Nubiensis [282], по имени расположенной у того же моря провинции, называет его Таберистанским. Мавры зовут его Богар Корсун, как зовется ими и Аравийский залив. Персы зовут его Кюлзум, каковое имя дается и Красному морю, как видно из Nubiensis'a на том же месте и на той же странице. Обыкновенно оно у писателей называется Гирканским или Каспийским по расположенным здесь местностям и народам, иногда же, по расположенному в Ширване городу Бакуйе [Баку], его зовут Бакинским морем. Русские называют его Хвалынским морем.
Море это вовсе не имеет той формы и вовсе не соединено и не сливается с океаном или с открытым морем, как о том пишет Дионисий Африканский или Александрийский: «Каспийское море имеет такого рода форму, что побережье его как бы изгибается в виде круга. Несомненно, что начинается оно из океана, который с севера ударяется в скифское побережье».

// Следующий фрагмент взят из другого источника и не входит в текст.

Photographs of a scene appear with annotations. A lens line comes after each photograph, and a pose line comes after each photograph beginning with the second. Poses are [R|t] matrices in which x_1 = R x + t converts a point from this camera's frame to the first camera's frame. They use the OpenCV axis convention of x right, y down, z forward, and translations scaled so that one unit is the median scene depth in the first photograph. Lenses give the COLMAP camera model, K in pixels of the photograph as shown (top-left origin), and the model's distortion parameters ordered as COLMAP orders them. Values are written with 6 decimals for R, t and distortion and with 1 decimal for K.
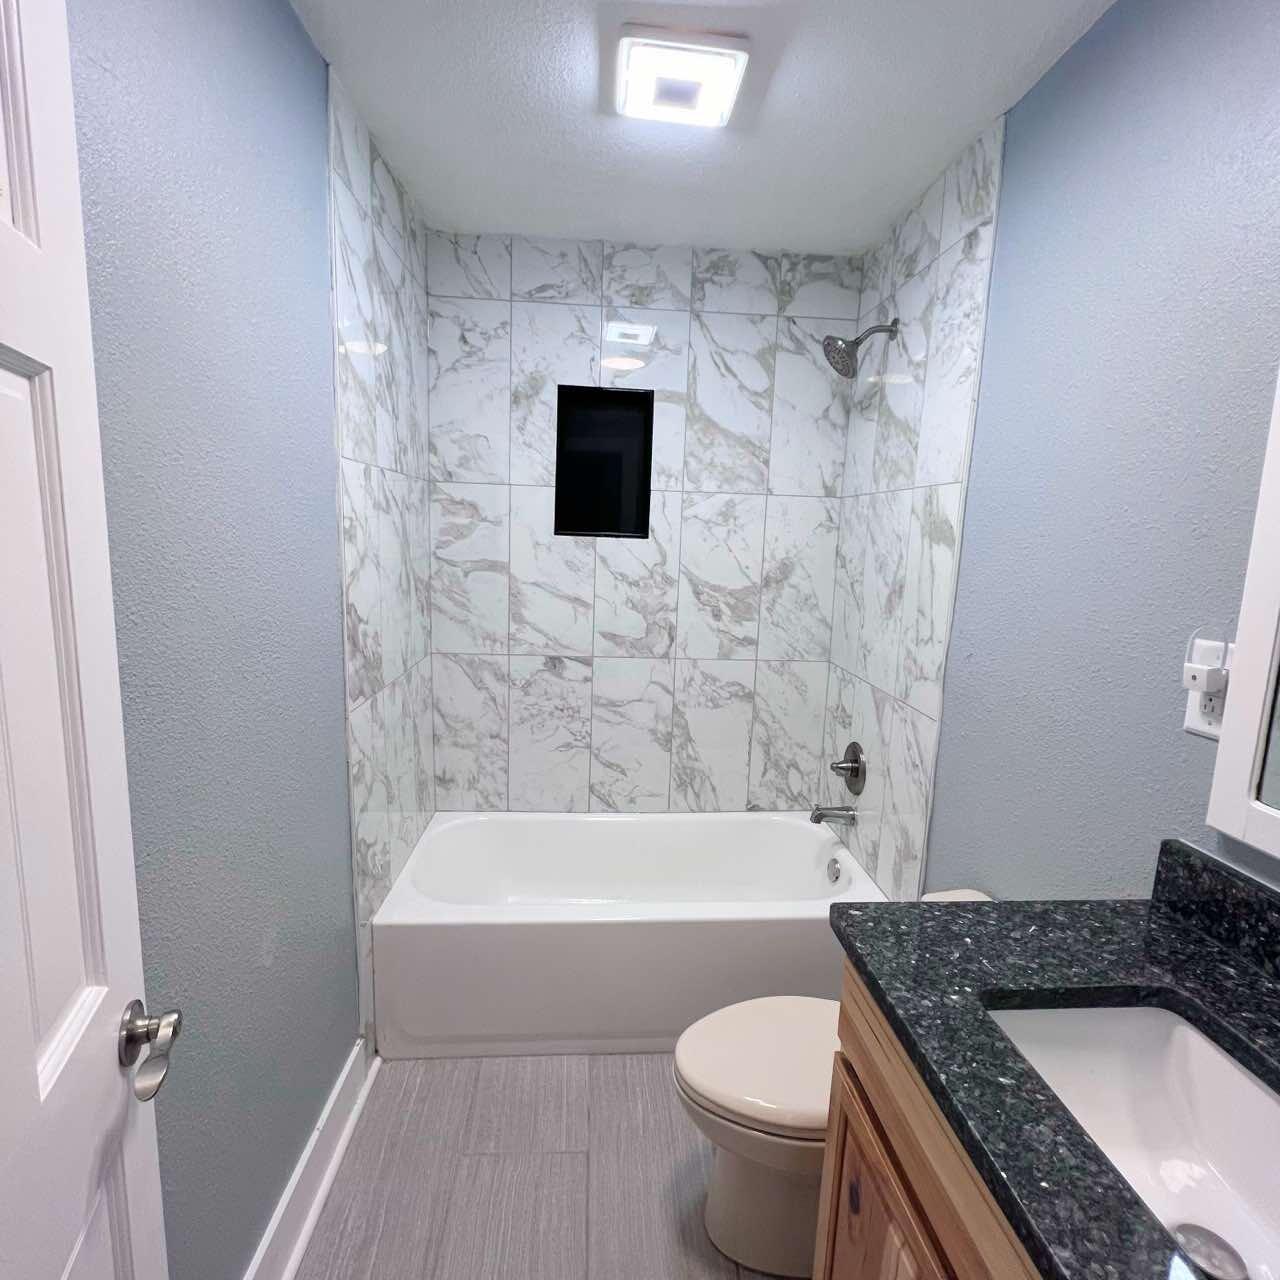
lens RADIAL K [[688.2, 0, 635.4], [0, 688.2, 644.7], [0, 0, 1]] dist [-0.000098, -0.002157]
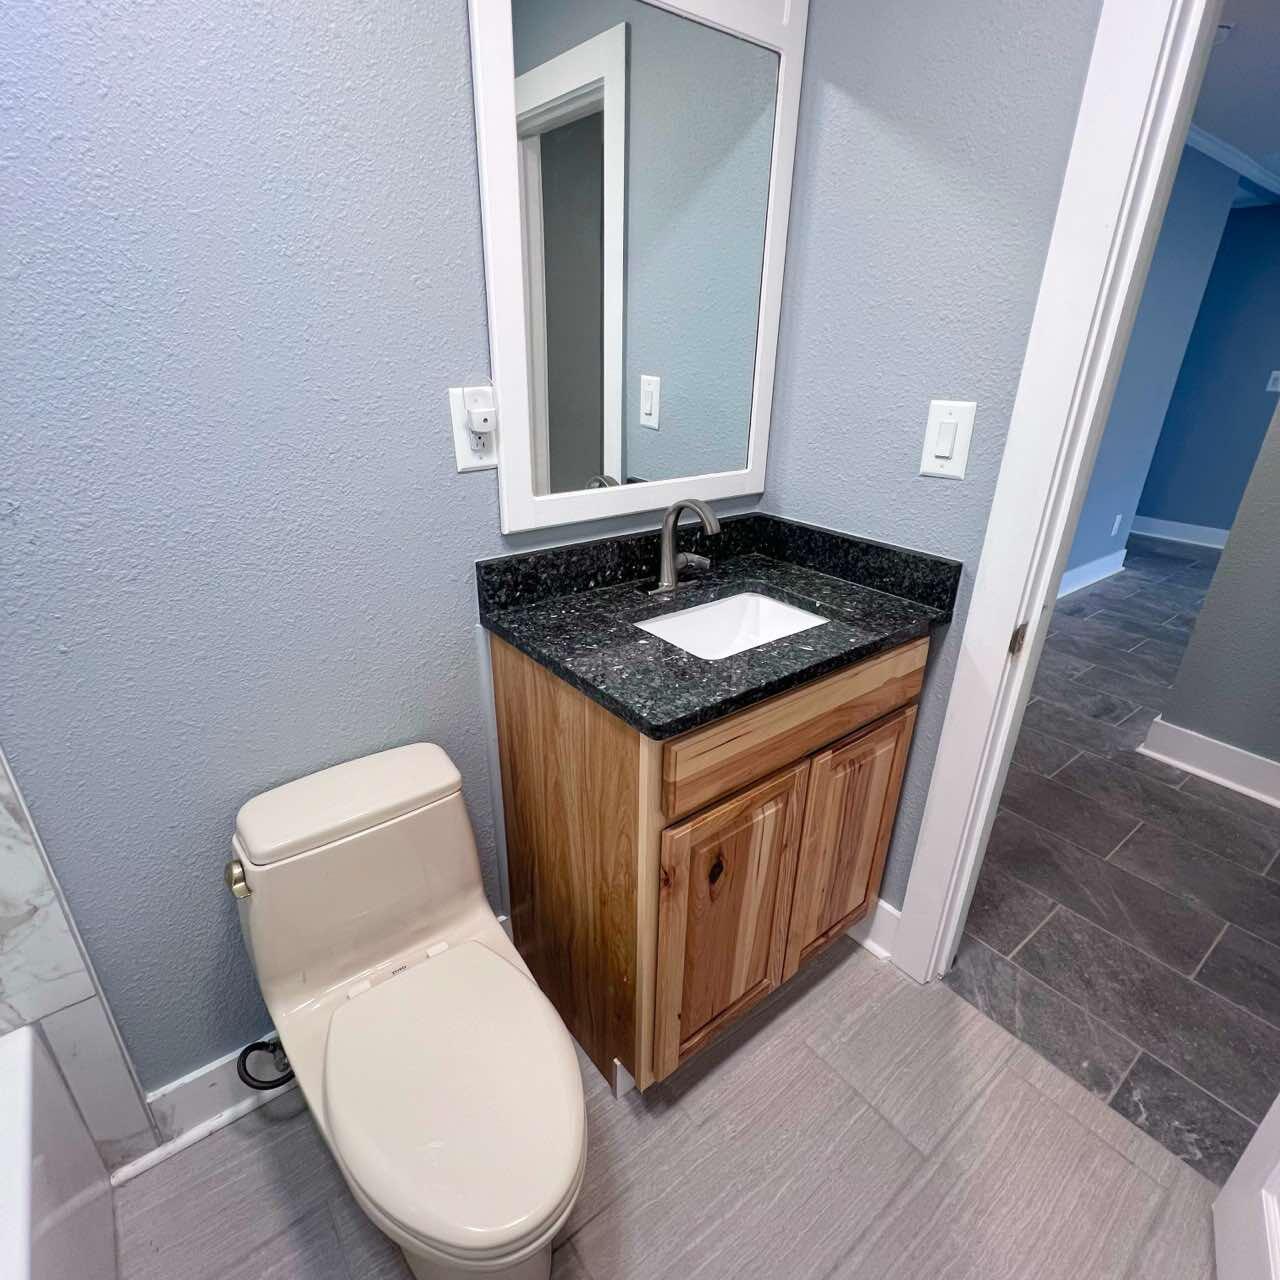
lens RADIAL K [[688.2, 0, 635.4], [0, 688.2, 644.7], [0, 0, 1]] dist [-0.000098, -0.002157]
pose [[-0.569398, -0.364399, 0.736885, -0.357483], [0.096790, 0.860433, 0.500286, -0.189352], [-0.816344, 0.356185, -0.454659, 1.467192]]
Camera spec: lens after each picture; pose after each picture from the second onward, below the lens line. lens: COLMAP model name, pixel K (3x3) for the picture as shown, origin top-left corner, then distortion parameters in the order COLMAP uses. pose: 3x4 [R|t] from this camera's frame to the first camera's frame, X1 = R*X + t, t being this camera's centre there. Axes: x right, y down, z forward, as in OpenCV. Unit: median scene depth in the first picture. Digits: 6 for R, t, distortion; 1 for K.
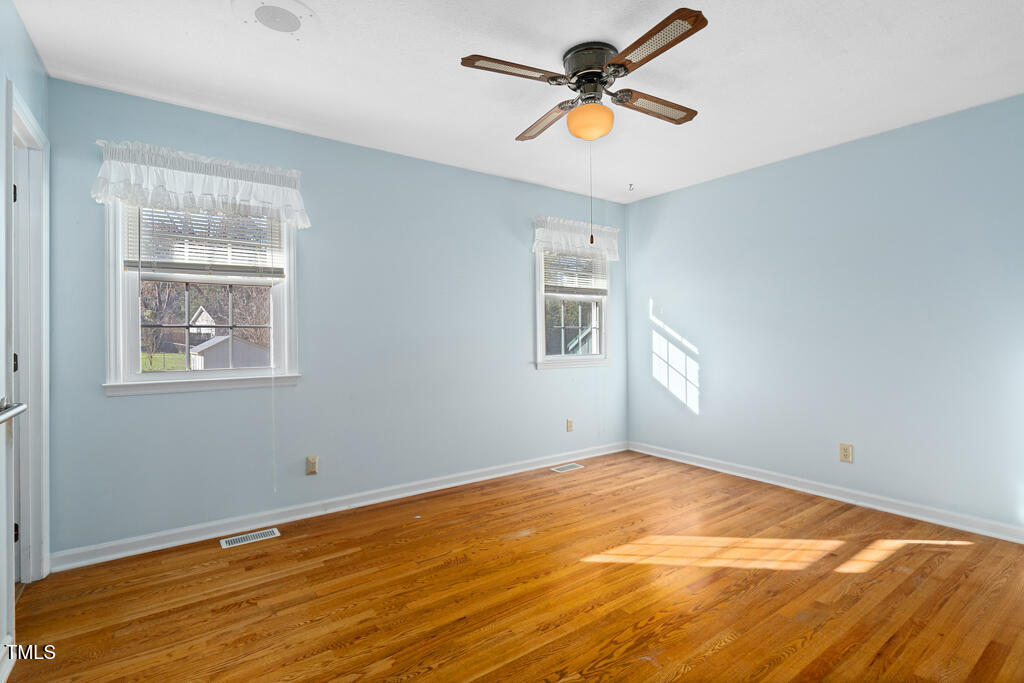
lens RADIAL K [[485.8, 0, 513.0], [0, 485.8, 339.2], [0, 0, 1]] dist [0.001533, 0.000356]
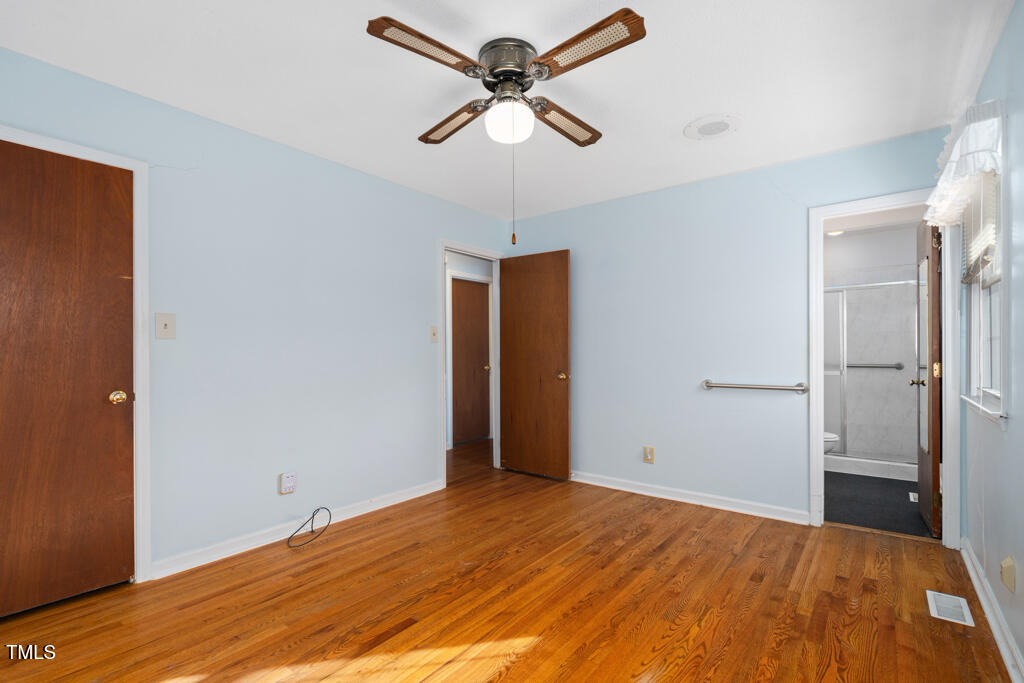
lens RADIAL K [[485.8, 0, 511.3], [0, 485.8, 346.5], [0, 0, 1]] dist [0.001533, 0.000356]
pose [[-0.956896, 0.004804, -0.290392, 0.457050], [0.005732, 0.999981, -0.002343, -0.015983], [0.290375, -0.003906, -0.956905, 1.963714]]
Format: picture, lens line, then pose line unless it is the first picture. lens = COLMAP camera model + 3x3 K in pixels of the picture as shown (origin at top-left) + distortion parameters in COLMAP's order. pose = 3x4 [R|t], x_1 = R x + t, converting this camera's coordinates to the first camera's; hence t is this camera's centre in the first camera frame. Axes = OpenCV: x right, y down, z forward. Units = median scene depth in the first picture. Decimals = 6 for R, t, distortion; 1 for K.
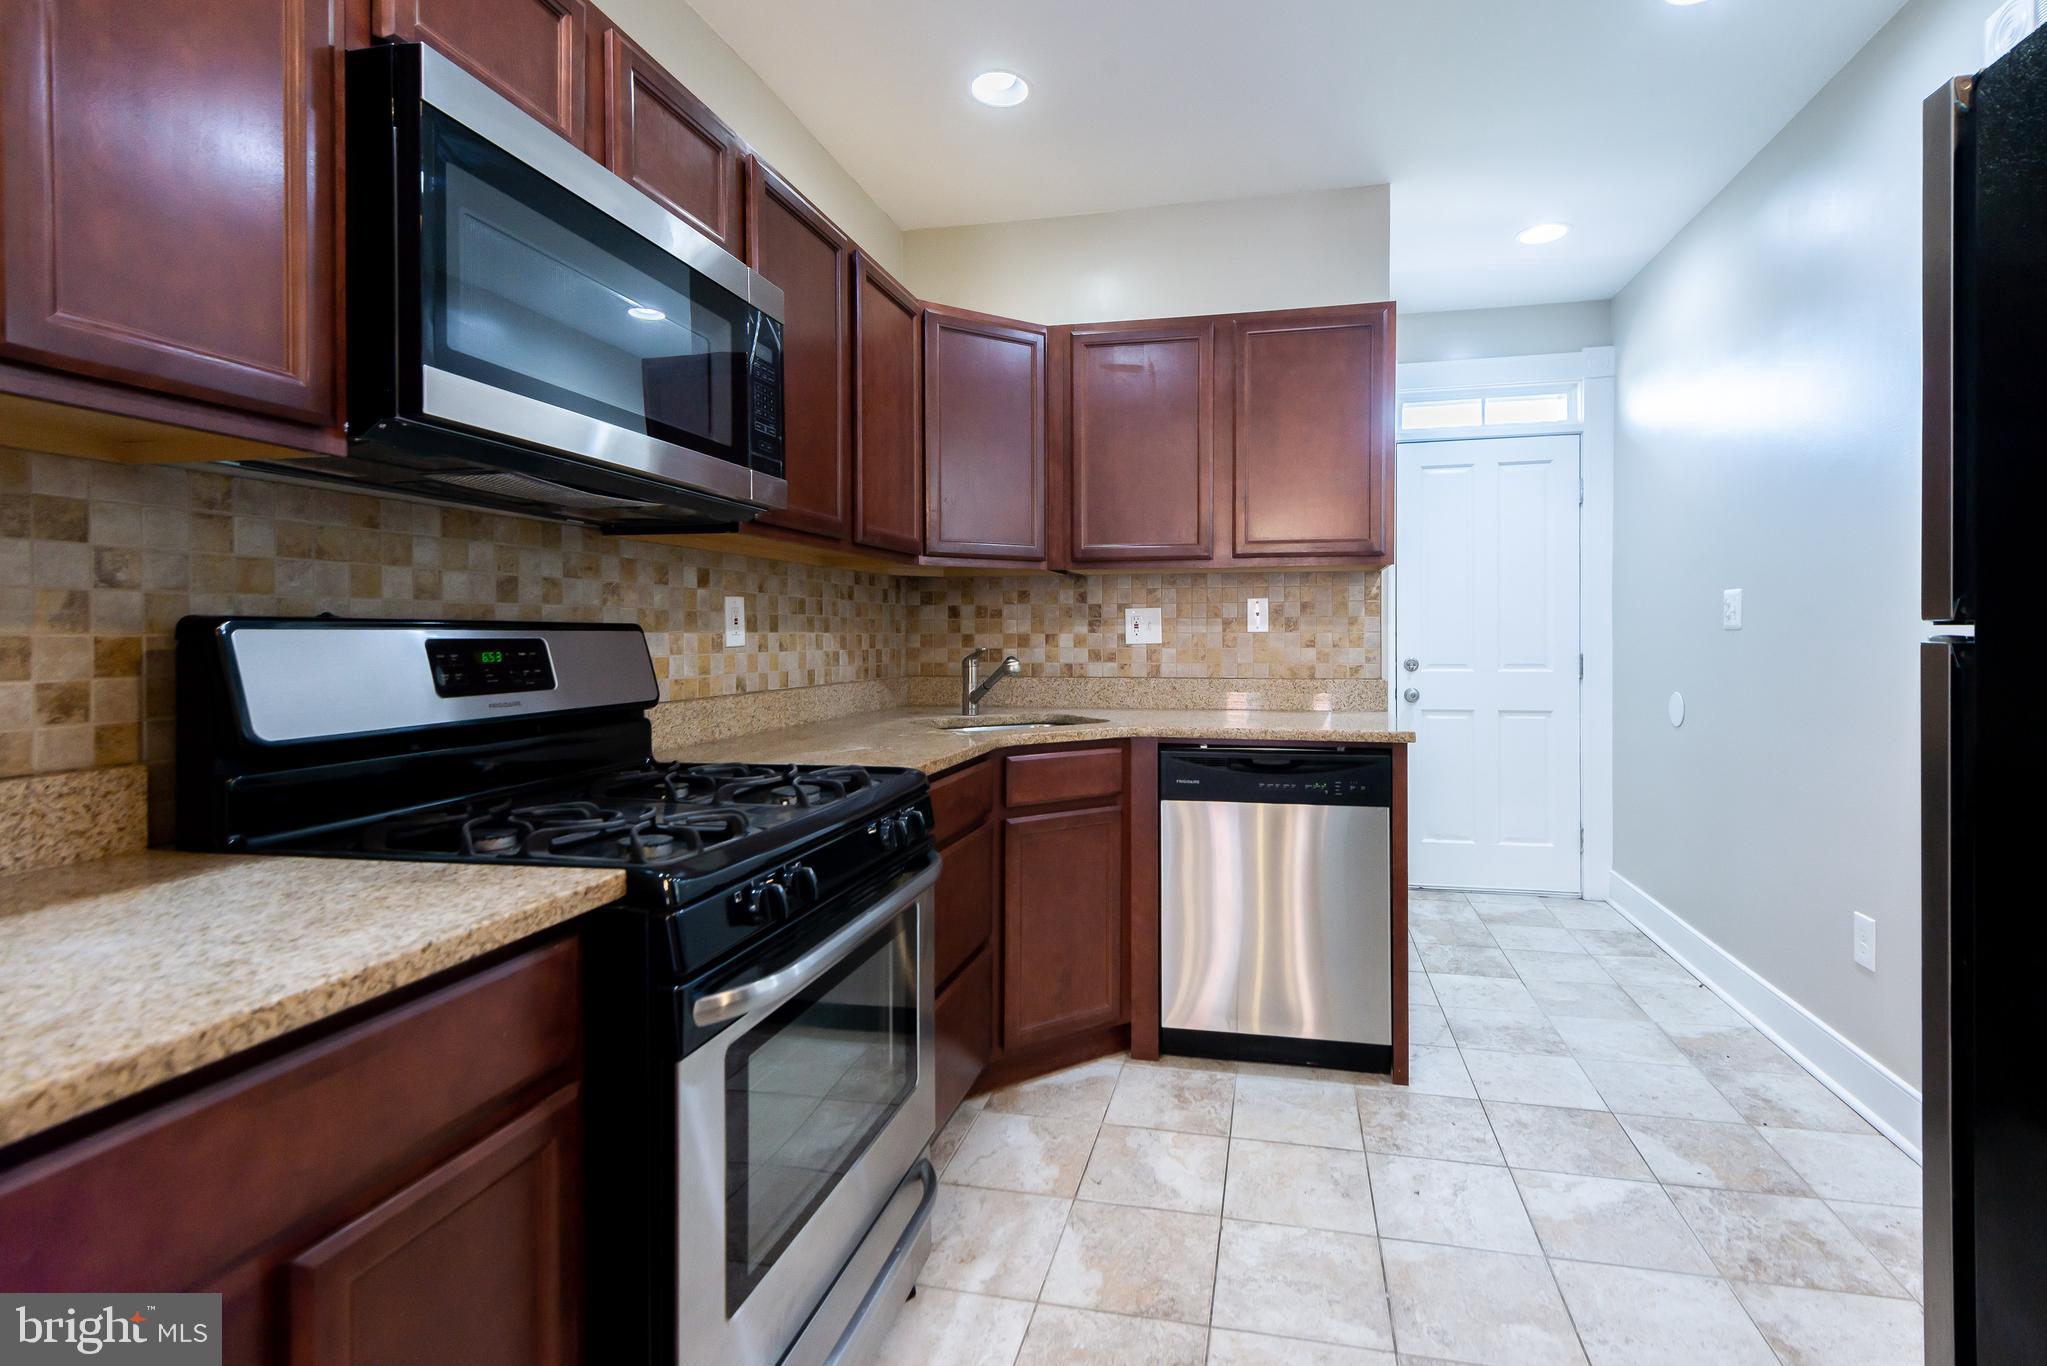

Этому писателю, который, во времена императора Августа, как видно из биографии его, будучи еще молодым человеком, написал книгу по географии, но моря этого не видал сам, следуют многие выдающиеся авторы, так, например, Помпоний Мела, писавший во времена Клавдия, кн. III, стр. 185: «Море Каспийское сначала врывается внутрь суши узким и длинным проливом вроде как он реки, и в том месте, куда направляется прямое его русло, разделяется на три залива: против самого устья — Гирканский залив, налево — Скифский, а направо тот, который в собственном смысле называется по имени всего моря Каспийским».